The second issue QUEST raised was the walk zone priority which they oppose due to equity concerns.

Next was Kim Janey of Mass. Advocates for Children. Kim made many of the same points and gave the example of two families, one in Roxbury the other in West Roxbury, with very different levels of quality in their choice baskets.

After that, Mark Draisen of MAPC spoke. He said that MAPC had analyzed the plans for three factors: proximity, equity, and diversity. They strongly preferred the home-based plans over the zone-based plans but did not express a preference for home-based A or B. He said that it was MAPC's recommendation that the walk zone should be left as is and reevaluated after two years. This is exactly what the EAC recommended.

However, he also said that MAPC has requested additional data on the walk zone from BPS and might change their recommendation depending on what that data showed.

Dr. Parag Pathak of MIT and Dr. Tayfun Sonmez of BC gave a presentation on the effects of processing order on walk zone priority. They described how the walk zone priority, as currently implemented, does very little under the current plan. They argued that if walk zone priority is used, walk zone and open slots should be allocated in an alternating fashion and that a different set of lottery numbers should be used for each set of slots. That would make the competition for the open seats truly open meaning that walk zone and non-walk zone kids would have probabilities of getting open seats proportional to the number of each group applying.

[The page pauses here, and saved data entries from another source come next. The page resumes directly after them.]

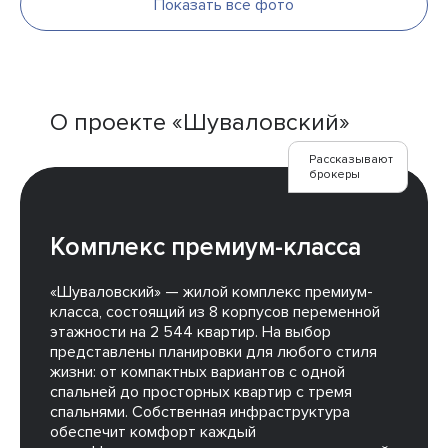
Показать все фото
О проекте «Шуваловский»
Рассказывают
брокеры
Комплекс премиум-класса
«Шуваловский» — жилой комплекс премиум-
класса, состоящий из 8 корпусов переменной
этажности на 2 544 квартир. На выбор
представлены планировки для любого стиля
жизни: от компактных вариантов с одной
спальней до просторных квартир с тремя
спальнями. Собственная инфраструктура
обеспечит комфорт каждый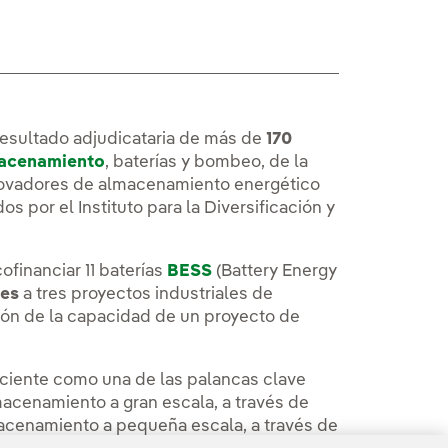
 resultado adjudicataria de más de
170
acenamiento
, baterías y bombeo, de la
novadores de almacenamiento energético
 por el Instituto para la Diversificación y
ofinanciar 11 baterías
BESS
(Battery Energy
nes
a tres proyectos industriales de
ión de la capacidad de un proyecto de
iciente como una de las palancas clave
lmacenamiento a gran escala, a través de
lmacenamiento a pequeña escala, a través de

They stressed that they weren't making a recommendation on whether to keep walk zone priority or what percentage to use. Dr. Sonmez said that if BPS wanted it to have the same impact it does now they should use around a 13 percent walk zone priority. Their argument is that the current method is not transparent because people would expect walk zone kids to have a decent shot at the open seats which they don't usually have because by the time those are assigned the walk zone kids with the best lottery numbers have already been assigned.

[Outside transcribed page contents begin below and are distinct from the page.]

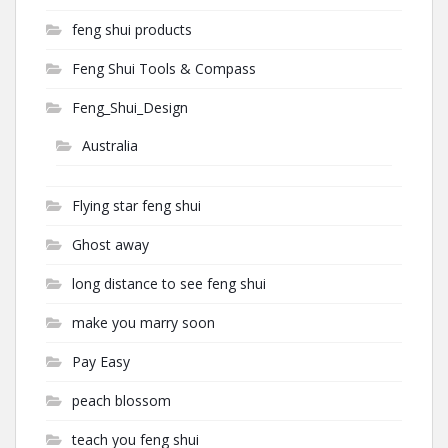
feng shui products
Feng Shui Tools & Compass
Feng_Shui_Design
Australia
Flying star feng shui
Ghost away
long distance to see feng shui
make you marry soon
Pay Easy
peach blossom
teach you feng shui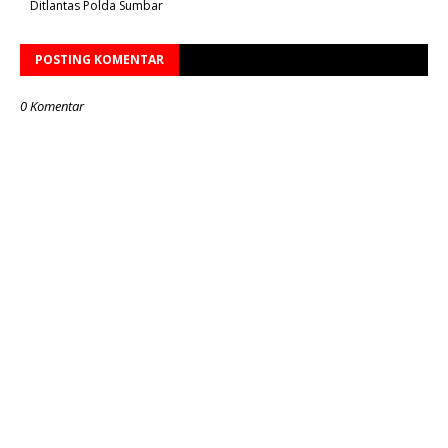
Ditlantas Polda Sumbar
POSTING KOMENTAR
0 Komentar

I'm inclined to agree with them. I also feel that if we're going to offer a priority, it should really give people an advantage. For some members of the EAC, I think they found the current walk zone priority acceptable because it makes little difference. They voted for it because they didn't want opposition to dropping the walk zone to distract from other issues. This is not an entirely unreasonable position, but I do think it lacks transparency. The way I look at the walk zone (and QUEST members and others have made the same point) is that it may or may not have much effect, but whatever effect it does have is negative, especially under the recommended plan. Therefore it really doesn't make sense to keep it. The best case scenario is that we're making people think they're getting something that they're really not.

Members of the school committee who were in attendance seemed to seriously consider the idea of dropping walk zone priority. I would be surprised if they rejected the EAC's overall recommendations, but this might be an area that could be changed.

The committee heard public comment from quite a few people. Many were students who testified about student assignment and several other issues. Many described going farther from home to attend a better school and several spoke of the limitations of using MCAS to measure school quality. I was particularly impressed by students from Sociedad Latina who testified about teacher diversity, multi-cultural curriculum and other issues.

Several parents and activists also spoke. Most called for more equity in the assignment plan and for eliminating walk zone priority. I addressed some specific issues which I'll cover in another post.

The meeting adjourned at around 10:30. Remember that there's at least one more chance to speak to the School Committee before they vote. There's a hearing next Wednesday, March 13th at 5 pm at 26 Court St.